Go through the listing and set it down exactly, leaving out its pictures.

:: DATA SHOWN ::

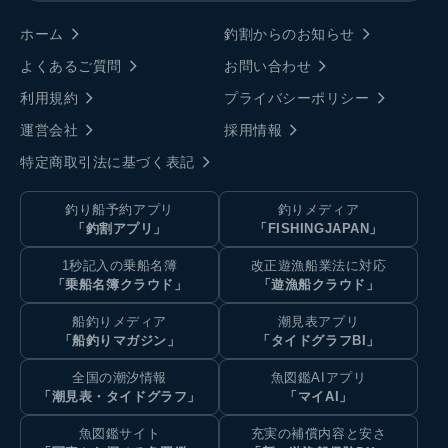
ホーム
釣割からのお知らせ
よくあるご質問
お問い合わせ
利用規約
プライバシーポリシー
運営会社
採用情報
特定商取引法に基づく表記
釣り船予約アプリ
釣りメディア
「釣割アプリ」
「FISHINGJAPAN」
1秒記入の乗船名簿
改正遊漁船業法に対応
「乗船名簿クラウド」
「遊漁船クラウド」
船釣りメディア
潮見表アプリ
「船釣りマガジン」
「タイドグラフBI」
全国の潮汐情報
魚図鑑AIアプリ
「潮見表・タイドグラフ」
「マイAI」
魚図鑑サイト
充実の補償内容と安さ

:::

• _OUTPUT BELOW_
ホーム
釣割からのお知らせ
よくあるご質問
お問い合わせ
利用規約
プライバシーポリシー
運営会社
採用情報
特定商取引法に基づく表記
釣り船予約アプリ
釣りメディア
「釣割アプリ」
「FISHINGJAPAN」
1秒記入の乗船名簿
改正遊漁船業法に対応
「乗船名簿クラウド」
「遊漁船クラウド」
船釣りメディア
潮見表アプリ
「船釣りマガジン」
「タイドグラフBI」
全国の潮汐情報
魚図鑑AIアプリ
「潮見表・タイドグラフ」
「マイAI」
魚図鑑サイト
充実の補償内容と安さ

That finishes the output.